1,500-Year-Old Prosthetic Foot Found in Europe

Skeleton missing left foot and ankle with prosthetic implant at Hemmaberg, Austria. (Austrian Archaeology Institute/Josef Eitler/AFP/Getty)
Skeleton missing left foot and ankle with prosthetic implant at Hemmaberg, Austria. (Austrian Archaeology Institute/Josef Eitler/AFP/Getty)

Between 536 and 600 A.D., a man between 35 and 50 was buried in Hemmaberg, Austria. Here’s where it gets intriguing: he had a prosthetic left foot. Constructed of wood and an iron ring, it marks one of the oldest prosthetic limbs discovered in Europe.

The man was a member of the Franks, a Germanic tribe.

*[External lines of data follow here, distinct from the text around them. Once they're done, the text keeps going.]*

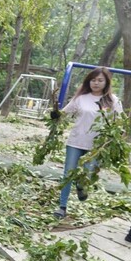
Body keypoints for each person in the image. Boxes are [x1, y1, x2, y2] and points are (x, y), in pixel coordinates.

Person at [51, 67, 123, 220]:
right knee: (68, 174)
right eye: (93, 80)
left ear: (106, 82)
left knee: (87, 175)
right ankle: (62, 207)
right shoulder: (81, 98)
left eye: (100, 80)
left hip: (97, 146)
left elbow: (120, 123)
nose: (96, 83)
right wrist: (55, 114)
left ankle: (81, 187)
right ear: (88, 81)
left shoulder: (112, 101)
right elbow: (64, 114)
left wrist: (115, 139)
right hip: (76, 142)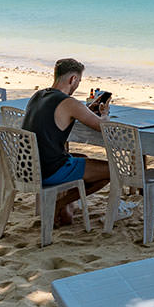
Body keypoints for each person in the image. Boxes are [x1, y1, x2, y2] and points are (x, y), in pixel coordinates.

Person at [23, 57, 112, 225]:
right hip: (49, 170)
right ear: (73, 79)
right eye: (78, 81)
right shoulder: (70, 103)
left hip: (27, 167)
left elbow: (58, 116)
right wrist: (104, 112)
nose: (77, 85)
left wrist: (85, 110)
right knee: (112, 170)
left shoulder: (37, 95)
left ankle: (65, 208)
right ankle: (58, 204)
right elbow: (103, 127)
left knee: (82, 157)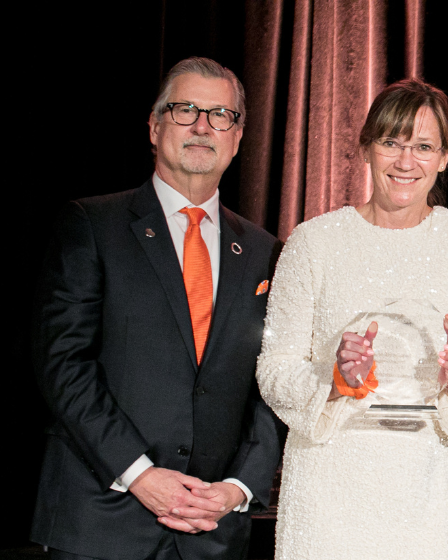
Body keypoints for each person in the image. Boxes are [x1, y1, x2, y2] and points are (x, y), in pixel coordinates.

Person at [31, 57, 283, 559]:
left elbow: (272, 382)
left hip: (212, 529)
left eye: (220, 116)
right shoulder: (92, 225)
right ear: (154, 125)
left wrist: (238, 487)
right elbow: (63, 363)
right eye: (185, 110)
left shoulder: (265, 251)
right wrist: (139, 474)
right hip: (101, 522)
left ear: (237, 138)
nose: (202, 126)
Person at [255, 78, 448, 560]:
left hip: (432, 489)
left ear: (445, 157)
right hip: (329, 488)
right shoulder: (313, 242)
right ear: (366, 147)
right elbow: (274, 367)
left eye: (424, 147)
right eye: (391, 143)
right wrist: (336, 378)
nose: (406, 162)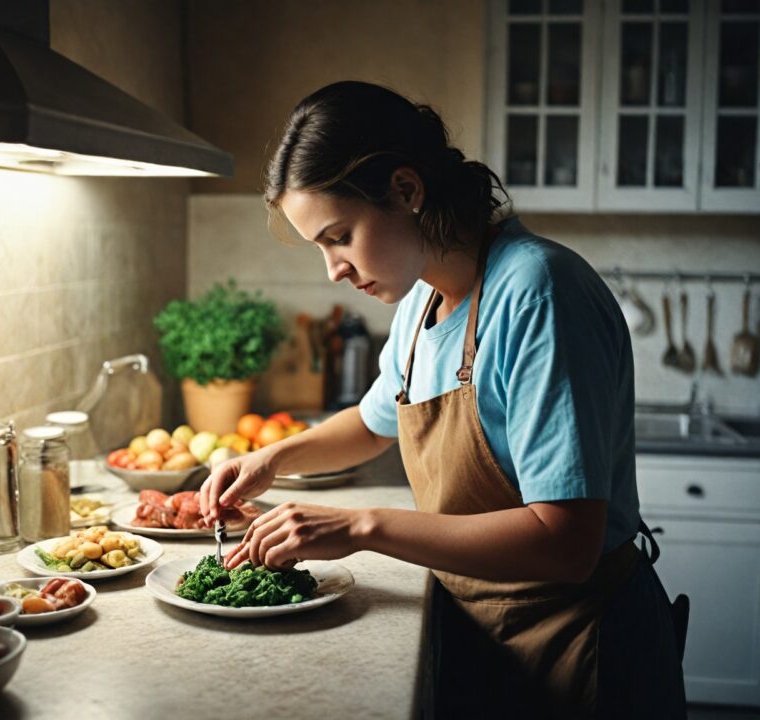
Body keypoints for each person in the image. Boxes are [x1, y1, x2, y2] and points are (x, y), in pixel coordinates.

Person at [199, 81, 686, 718]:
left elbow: (566, 541)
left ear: (406, 190)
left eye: (339, 236)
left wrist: (360, 526)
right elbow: (373, 425)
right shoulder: (422, 302)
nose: (334, 271)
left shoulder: (538, 295)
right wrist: (270, 459)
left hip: (581, 649)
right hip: (488, 637)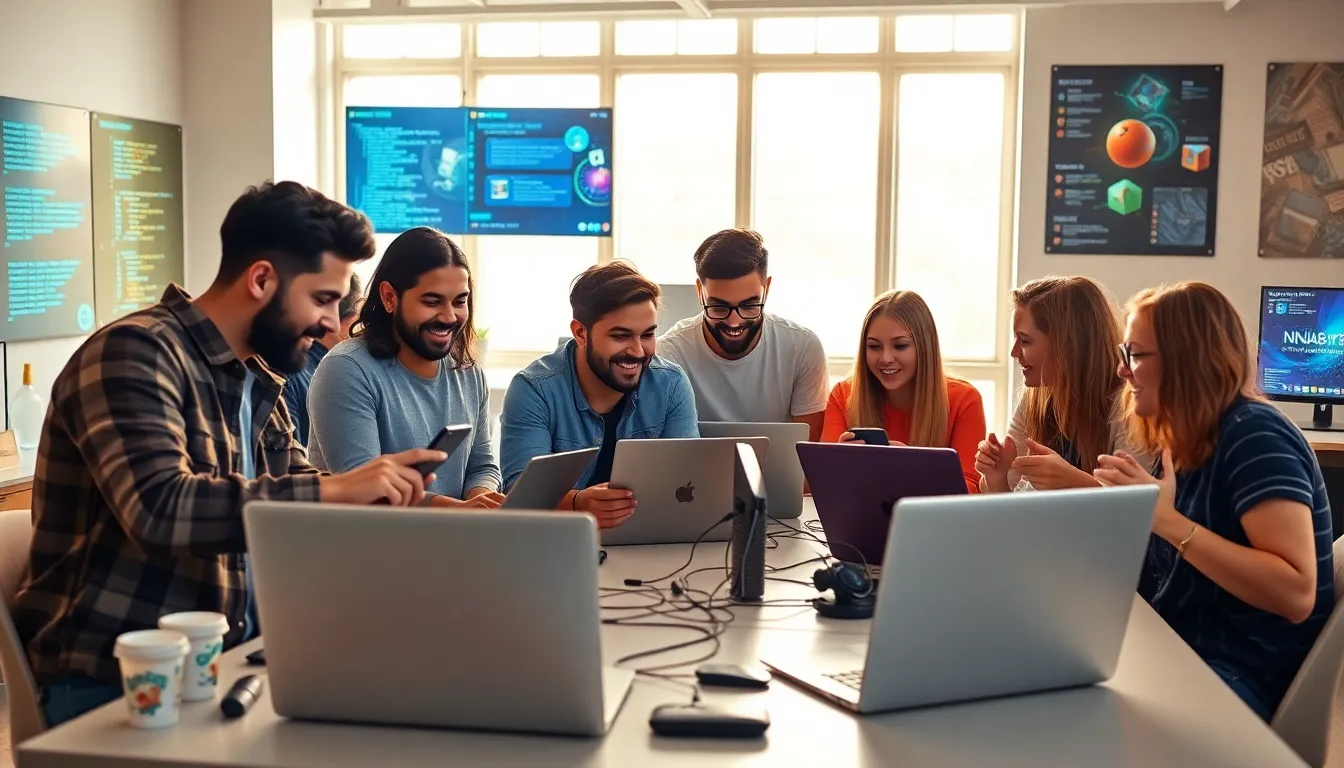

His foot had been amputated and his remains suggest he actually used the prosthetic foot as a foot (not just for cosmetic purposes) for up to two years before his death. It’s a remarkable finding for many reasons, as just surviving an amputation was unusual during this period. (Beyond the initial blood loss, the odds of a fatal infection were high.)

The oldest recorded prosthetic is believed to be a toe in Egypt that may date back to 950 B.C., which was made primarily of wood and found on the foot of a mummified noblewoman.